Exercise requirements → From the news story about the handheld counterfeit liquor detector, reproduce word for word the passage starting at "The technology has" and ending at "and security consultancy.".

(Quoted passage)

Experts at the University of Leicester's Space Research Centre are working with colleagues at De Montfort University to create a handheld device which will detect fake whisky and wine -- through the bottle.
The technology has already been developed by the University of Leicester team to spot counterfeit medicines by scrutinising the packaging. Now the experts are working to transfer the technology to analyse liquids in bottles.
As well as helping to stamp out the big problem of counterfeit whisky and fine wine, this could also have major potential for airline security systems, they believe.
The technique relies on detecting the differences between the characteristics of light reflected from printed packaging. Originally developed from a spectrometer designed and built by the Space Research Centre for astronomical research, the technique was adapted for use in the pharmaceutical world by the University of Leicester team in conjunction with university spin-out firm Perpetuity Research and Consultancy International Limited which is a specialist crime and security consultancy.
Now the technology is being adapted again by the University of Leicester team for use in detecting fake liquids, with experts at De Montfort University providing skills in product design and rapid proto-typing so that a handheld device can be created.
"The support from the Food and Drink iNet will allow us to take the technology and apply it in the case of whisky and fine wines," said Tim Maskell, Knowledge Transfer Manager in the Space Research Centre at the University of Leicester. "The iNet funding will enable us to design, build and test a laboratory prototype that will allow us to prove the technology works. If we can then take the technology and do something similar with other liquids there are potential airport security opportunities too."

(End Quoted passage)
(Supplied data)

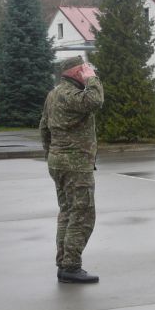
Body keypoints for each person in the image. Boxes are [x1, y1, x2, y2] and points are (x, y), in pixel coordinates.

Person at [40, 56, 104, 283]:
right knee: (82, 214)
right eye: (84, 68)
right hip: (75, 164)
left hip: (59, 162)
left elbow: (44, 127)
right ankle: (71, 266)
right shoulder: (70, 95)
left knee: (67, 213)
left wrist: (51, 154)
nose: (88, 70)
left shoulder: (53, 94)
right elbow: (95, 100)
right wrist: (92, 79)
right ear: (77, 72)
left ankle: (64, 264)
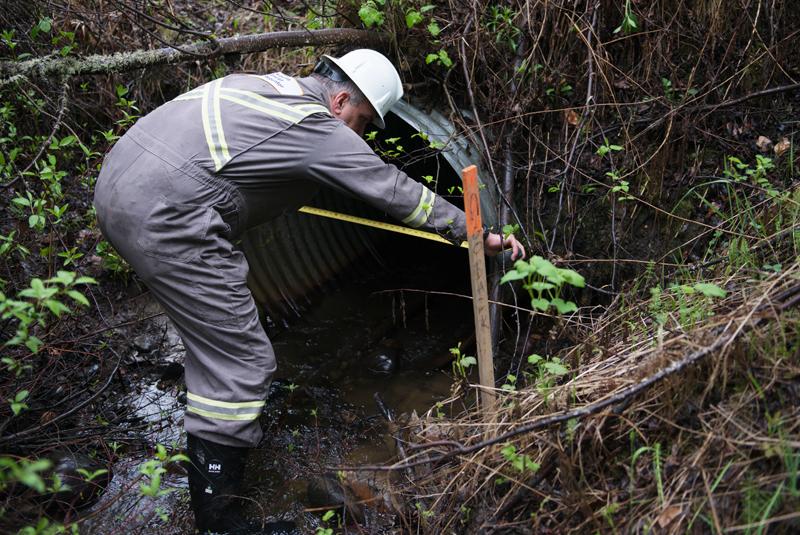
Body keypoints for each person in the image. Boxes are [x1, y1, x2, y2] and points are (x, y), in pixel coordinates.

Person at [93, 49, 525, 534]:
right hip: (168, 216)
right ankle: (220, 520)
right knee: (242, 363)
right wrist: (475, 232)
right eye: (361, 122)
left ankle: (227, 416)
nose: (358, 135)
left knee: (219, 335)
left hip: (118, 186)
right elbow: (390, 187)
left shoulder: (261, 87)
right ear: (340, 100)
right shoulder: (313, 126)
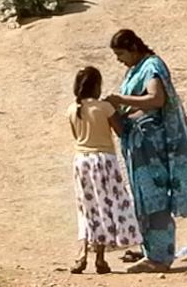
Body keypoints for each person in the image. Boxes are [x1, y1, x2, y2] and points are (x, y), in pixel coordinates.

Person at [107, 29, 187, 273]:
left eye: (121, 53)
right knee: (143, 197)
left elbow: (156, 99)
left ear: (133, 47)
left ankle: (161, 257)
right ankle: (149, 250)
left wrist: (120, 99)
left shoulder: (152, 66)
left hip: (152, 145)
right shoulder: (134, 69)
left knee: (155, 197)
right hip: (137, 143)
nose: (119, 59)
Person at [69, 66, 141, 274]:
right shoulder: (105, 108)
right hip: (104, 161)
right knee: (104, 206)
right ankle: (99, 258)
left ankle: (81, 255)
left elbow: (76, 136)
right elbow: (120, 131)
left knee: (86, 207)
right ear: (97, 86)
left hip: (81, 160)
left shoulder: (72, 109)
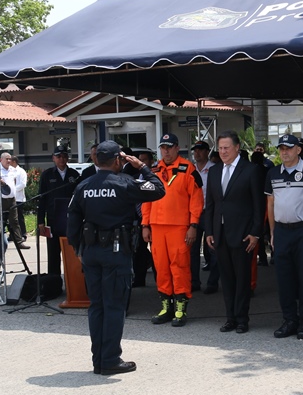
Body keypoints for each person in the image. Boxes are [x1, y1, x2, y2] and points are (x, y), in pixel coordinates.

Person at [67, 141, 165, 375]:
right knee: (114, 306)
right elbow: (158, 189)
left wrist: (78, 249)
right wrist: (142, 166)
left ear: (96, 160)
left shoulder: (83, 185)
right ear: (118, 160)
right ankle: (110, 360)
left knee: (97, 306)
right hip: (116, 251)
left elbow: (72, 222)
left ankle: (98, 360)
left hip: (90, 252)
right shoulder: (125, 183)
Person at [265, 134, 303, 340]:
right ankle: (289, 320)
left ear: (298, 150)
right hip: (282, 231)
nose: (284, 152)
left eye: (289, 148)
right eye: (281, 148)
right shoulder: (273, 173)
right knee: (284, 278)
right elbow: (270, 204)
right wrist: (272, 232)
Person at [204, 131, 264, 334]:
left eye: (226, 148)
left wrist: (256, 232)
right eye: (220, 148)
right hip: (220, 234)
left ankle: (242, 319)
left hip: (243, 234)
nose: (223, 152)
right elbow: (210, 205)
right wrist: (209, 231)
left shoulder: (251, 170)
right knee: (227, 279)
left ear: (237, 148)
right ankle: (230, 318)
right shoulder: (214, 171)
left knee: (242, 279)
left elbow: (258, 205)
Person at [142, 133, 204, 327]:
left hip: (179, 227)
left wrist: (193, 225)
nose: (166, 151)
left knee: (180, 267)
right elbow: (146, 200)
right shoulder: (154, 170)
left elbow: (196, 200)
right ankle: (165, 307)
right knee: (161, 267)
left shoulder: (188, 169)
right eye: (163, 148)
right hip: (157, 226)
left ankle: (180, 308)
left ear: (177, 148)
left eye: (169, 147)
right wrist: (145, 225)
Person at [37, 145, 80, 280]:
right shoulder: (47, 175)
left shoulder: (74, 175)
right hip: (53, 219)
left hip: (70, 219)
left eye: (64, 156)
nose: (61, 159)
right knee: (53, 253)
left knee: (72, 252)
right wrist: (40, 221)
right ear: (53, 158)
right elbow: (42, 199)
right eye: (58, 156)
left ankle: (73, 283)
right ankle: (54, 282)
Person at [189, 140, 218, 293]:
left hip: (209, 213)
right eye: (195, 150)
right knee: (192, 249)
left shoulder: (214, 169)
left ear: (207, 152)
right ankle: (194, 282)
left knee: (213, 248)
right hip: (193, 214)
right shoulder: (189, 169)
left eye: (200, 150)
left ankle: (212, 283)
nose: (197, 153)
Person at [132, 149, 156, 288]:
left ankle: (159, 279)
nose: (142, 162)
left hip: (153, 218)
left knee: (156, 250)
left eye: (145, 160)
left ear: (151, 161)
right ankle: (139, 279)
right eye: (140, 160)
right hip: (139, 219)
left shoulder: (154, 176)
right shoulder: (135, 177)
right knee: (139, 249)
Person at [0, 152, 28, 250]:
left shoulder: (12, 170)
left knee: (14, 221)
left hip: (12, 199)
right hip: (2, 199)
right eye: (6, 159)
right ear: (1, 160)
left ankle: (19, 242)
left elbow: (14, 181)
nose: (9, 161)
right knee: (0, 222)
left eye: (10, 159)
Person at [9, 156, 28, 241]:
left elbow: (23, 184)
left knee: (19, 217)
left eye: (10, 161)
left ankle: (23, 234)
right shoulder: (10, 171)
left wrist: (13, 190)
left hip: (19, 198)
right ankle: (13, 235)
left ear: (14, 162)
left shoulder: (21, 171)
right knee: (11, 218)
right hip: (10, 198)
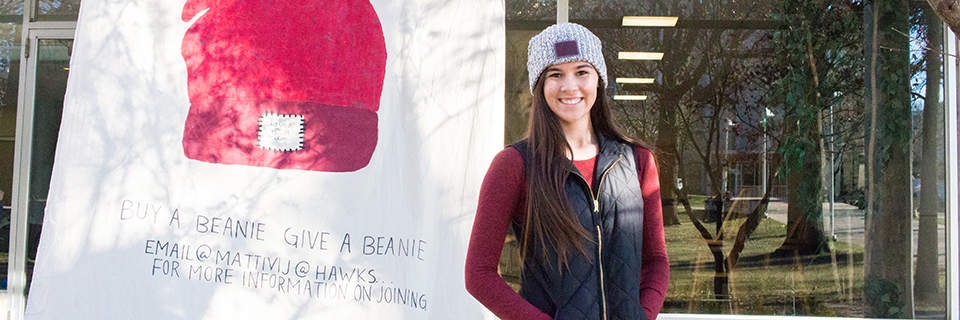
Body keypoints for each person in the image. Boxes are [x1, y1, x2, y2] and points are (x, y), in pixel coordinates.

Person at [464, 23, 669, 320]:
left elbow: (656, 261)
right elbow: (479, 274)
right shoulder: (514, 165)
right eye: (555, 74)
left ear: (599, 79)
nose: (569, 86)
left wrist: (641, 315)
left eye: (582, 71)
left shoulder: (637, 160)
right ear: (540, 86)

(End Supplied data)

Output below →
The technology has already been developed by the University of Leicester team to spot counterfeit medicines by scrutinising the packaging. Now the experts are working to transfer the technology to analyse liquids in bottles.
As well as helping to stamp out the big problem of counterfeit whisky and fine wine, this could also have major potential for airline security systems, they believe.
The technique relies on detecting the differences between the characteristics of light reflected from printed packaging. Originally developed from a spectrometer designed and built by the Space Research Centre for astronomical research, the technique was adapted for use in the pharmaceutical world by the University of Leicester team in conjunction with university spin-out firm Perpetuity Research and Consultancy International Limited which is a specialist crime and security consultancy.